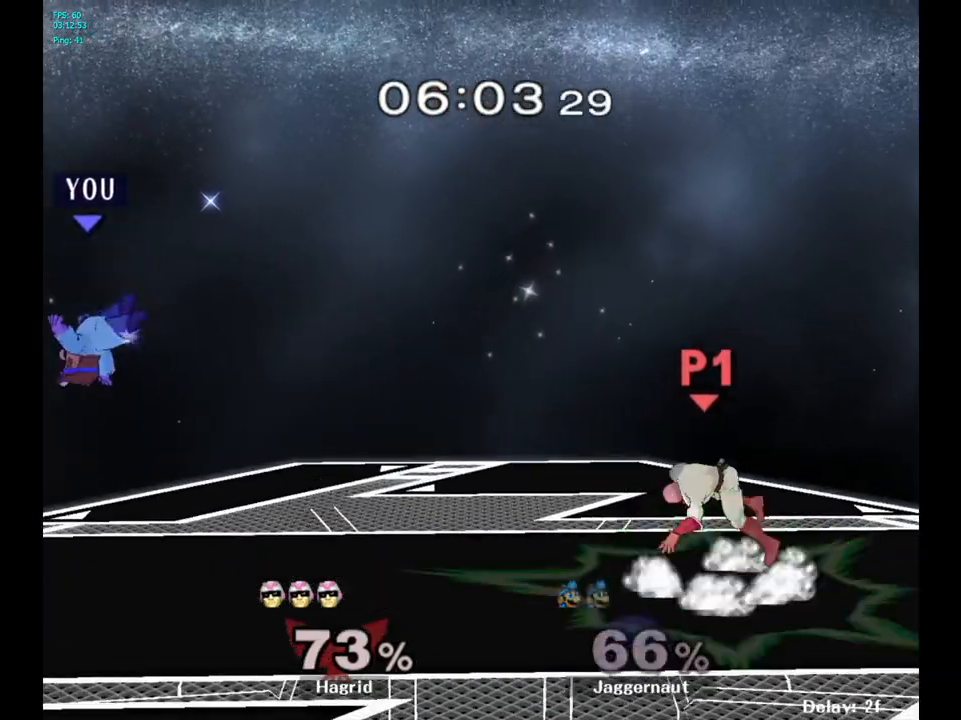
{"buttons": [], "left_stick": "right", "right_stick": "center", "events": [[67, "left_stick", "up-left"], [167, "left_stick", "right"], [333, "left_stick", "center"], [467, "left_stick", "right"]]}
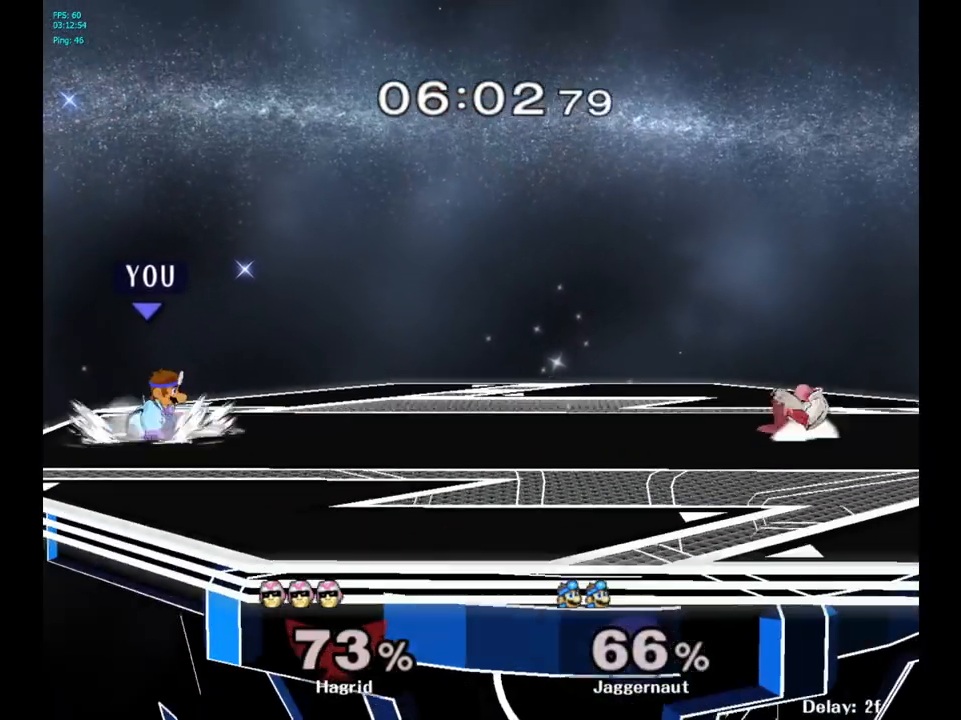
{"buttons": [], "left_stick": "center", "right_stick": "center", "events": [[467, "left_stick", "center"]]}
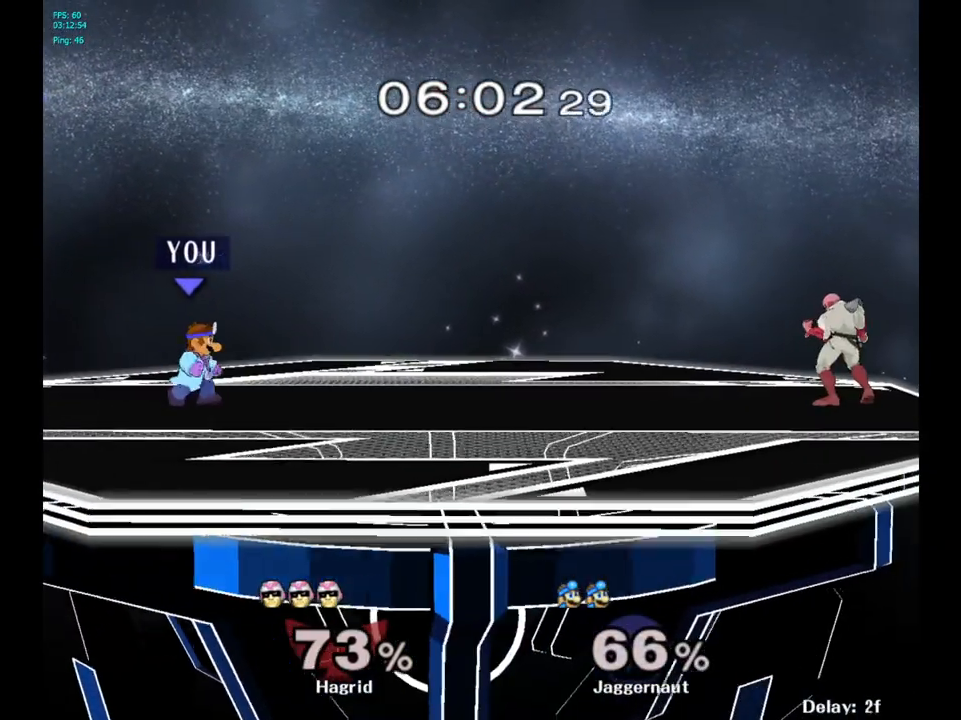
{"buttons": ["A"], "left_stick": "center", "right_stick": "center", "events": [[33, "left_stick", "right"], [167, "Y", "down"], [300, "left_stick", "center"], [333, "A", "down"], [467, "Y", "up"]]}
━━━━━━━━━━━━━━━━━━━━
Requirement –
Line by line, return the listing above exactly, dropping every picture.

Solution to the problem –
{"buttons": [], "left_stick": "right", "right_stick": "center", "events": [[67, "left_stick", "up-left"], [167, "left_stick", "right"], [333, "left_stick", "center"], [467, "left_stick", "right"]]}
{"buttons": [], "left_stick": "center", "right_stick": "center", "events": [[467, "left_stick", "center"]]}
{"buttons": ["A"], "left_stick": "center", "right_stick": "center", "events": [[33, "left_stick", "right"], [167, "Y", "down"], [300, "left_stick", "center"], [333, "A", "down"], [467, "Y", "up"]]}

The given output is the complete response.